El Dorado Chemical Co. v. EPA, et al., No. 13-1936 (8th Cir. 2014)
Annotate this CaseArkansas imposed more stringent limits on the dissolved minerals EDCC could discharge into two unnamed tributaries (UTA and UTB), and granted EDCC three years to comply. EDCC then initiated a Third Party Rulemaking to increase the levels of dissolved minerals permitted in both UTA and UTB. Arkansas adopted these revisions but the EPA rejected the changes. On appeal EDCC, argued that EPA overstepped its authority in considering the effects on aquatic life in the two creeks at issue. The court concluded that the EPA's reading of its own regulations - that it may look at downstream waters when evaluating a state's water quality standards - was not plainly erroneous; the EPA's refusal to approve the proposed water quality criteria on the basis of incomplete information was not arbitrary or capricious and there was a rational basis for the EPA's disapproval; and the EPA's disapproval of the mass balance approach was not arbitrary or capricious.

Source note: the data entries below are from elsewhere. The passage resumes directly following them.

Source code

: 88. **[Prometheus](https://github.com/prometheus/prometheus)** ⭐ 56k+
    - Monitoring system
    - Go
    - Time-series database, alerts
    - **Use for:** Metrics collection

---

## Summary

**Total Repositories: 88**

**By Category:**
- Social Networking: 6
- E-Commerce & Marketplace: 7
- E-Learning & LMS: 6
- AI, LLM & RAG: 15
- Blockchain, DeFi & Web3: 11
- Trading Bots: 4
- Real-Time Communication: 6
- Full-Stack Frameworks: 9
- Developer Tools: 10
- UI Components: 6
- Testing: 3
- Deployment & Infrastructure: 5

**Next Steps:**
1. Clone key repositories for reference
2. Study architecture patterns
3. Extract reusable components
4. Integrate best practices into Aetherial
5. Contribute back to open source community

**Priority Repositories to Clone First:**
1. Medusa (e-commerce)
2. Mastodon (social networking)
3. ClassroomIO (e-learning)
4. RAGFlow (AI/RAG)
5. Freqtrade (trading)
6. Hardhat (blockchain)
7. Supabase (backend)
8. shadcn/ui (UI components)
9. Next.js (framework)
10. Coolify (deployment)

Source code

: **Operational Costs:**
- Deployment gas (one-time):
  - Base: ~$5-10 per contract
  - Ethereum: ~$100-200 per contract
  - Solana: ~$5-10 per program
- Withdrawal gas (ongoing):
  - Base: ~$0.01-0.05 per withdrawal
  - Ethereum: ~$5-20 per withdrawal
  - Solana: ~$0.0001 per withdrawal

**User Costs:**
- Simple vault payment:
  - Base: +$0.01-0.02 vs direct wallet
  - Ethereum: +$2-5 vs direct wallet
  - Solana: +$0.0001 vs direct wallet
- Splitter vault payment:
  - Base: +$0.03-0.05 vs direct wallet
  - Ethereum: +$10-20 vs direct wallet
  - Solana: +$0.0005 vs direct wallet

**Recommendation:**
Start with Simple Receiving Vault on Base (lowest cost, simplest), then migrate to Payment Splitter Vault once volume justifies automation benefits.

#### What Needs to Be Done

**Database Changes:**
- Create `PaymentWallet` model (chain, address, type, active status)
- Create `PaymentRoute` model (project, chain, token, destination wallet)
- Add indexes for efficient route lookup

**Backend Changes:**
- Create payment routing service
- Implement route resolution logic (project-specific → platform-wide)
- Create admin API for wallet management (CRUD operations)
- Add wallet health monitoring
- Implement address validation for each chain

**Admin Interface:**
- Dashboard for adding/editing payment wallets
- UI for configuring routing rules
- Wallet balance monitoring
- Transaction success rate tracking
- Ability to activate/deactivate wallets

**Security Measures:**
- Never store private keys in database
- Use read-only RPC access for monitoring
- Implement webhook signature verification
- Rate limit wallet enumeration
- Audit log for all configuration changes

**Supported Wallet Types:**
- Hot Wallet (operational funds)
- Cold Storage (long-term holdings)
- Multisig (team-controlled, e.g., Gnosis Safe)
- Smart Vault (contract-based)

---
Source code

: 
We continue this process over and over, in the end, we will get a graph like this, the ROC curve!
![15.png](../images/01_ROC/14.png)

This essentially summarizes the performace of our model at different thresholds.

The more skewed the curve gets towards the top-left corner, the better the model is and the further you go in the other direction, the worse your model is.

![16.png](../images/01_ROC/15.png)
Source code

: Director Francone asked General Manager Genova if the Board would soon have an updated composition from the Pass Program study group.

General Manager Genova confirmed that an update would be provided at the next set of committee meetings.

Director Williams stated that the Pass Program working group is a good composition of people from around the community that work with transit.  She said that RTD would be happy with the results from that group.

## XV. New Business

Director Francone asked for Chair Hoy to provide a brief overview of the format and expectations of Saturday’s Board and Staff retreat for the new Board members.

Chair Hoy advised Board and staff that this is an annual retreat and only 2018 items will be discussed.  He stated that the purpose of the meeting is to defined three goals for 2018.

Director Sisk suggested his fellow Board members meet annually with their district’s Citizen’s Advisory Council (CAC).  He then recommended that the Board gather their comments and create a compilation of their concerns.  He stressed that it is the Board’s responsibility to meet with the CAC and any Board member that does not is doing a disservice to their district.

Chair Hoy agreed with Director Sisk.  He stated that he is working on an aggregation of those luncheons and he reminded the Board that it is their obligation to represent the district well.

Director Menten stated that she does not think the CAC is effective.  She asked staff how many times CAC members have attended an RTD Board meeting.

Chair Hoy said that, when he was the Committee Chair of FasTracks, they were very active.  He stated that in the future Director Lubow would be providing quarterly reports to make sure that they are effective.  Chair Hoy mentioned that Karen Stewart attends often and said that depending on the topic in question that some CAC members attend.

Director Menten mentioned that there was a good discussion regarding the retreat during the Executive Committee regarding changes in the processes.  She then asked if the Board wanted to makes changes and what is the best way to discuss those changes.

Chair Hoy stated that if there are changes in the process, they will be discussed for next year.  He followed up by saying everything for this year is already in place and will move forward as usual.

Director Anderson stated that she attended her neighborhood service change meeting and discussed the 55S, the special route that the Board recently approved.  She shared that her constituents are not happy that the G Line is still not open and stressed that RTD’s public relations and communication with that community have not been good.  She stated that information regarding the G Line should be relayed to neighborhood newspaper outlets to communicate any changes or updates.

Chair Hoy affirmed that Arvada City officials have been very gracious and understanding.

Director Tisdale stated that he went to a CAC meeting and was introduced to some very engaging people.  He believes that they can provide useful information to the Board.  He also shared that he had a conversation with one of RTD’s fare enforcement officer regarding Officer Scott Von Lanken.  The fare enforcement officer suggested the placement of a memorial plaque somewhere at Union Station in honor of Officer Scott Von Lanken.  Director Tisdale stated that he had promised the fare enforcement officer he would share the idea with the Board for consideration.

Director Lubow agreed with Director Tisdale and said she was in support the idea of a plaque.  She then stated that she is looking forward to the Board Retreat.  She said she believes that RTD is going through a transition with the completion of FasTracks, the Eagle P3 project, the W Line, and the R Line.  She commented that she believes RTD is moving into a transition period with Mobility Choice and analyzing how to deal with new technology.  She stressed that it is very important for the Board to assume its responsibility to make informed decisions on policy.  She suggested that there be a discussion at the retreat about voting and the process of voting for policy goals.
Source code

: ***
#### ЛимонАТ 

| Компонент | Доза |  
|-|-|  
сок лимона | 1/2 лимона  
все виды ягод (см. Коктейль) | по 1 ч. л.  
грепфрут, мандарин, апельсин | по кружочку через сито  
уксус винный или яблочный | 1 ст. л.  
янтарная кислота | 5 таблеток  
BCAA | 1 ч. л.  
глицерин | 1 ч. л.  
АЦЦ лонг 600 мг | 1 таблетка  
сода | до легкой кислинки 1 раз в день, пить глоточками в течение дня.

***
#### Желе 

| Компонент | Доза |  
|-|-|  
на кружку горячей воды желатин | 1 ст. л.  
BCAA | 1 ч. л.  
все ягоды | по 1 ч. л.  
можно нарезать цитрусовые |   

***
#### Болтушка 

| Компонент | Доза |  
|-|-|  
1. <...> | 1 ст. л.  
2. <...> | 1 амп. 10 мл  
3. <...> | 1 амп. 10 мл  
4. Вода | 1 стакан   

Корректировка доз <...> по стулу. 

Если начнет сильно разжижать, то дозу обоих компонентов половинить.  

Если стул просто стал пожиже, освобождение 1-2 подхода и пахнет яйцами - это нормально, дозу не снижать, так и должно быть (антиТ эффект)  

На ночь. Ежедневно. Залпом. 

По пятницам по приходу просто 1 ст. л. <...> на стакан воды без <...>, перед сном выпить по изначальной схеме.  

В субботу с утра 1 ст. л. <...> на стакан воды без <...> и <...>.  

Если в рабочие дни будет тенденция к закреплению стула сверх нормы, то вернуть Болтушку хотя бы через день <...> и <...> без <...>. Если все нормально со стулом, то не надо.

Court Description: Civil case - Environmental law. The district court did not err in upholding the EPA's ruling rejecting Arkansas's water quality standards governing plaintiff's discharge of dissolved minerals; the EPA's reading of the relevant regulations to permit it to look at downstream waters when evaluating a state's water quality standards was not plainly erroneous; the EPA's determination that Arkansas's supporting documentation was insufficient to demonstrate that the proposed standards were appropriately protective of aquatic life in the downstream waters had a rational basis and the decision to reject the State's standards was not arbitrary or capricious.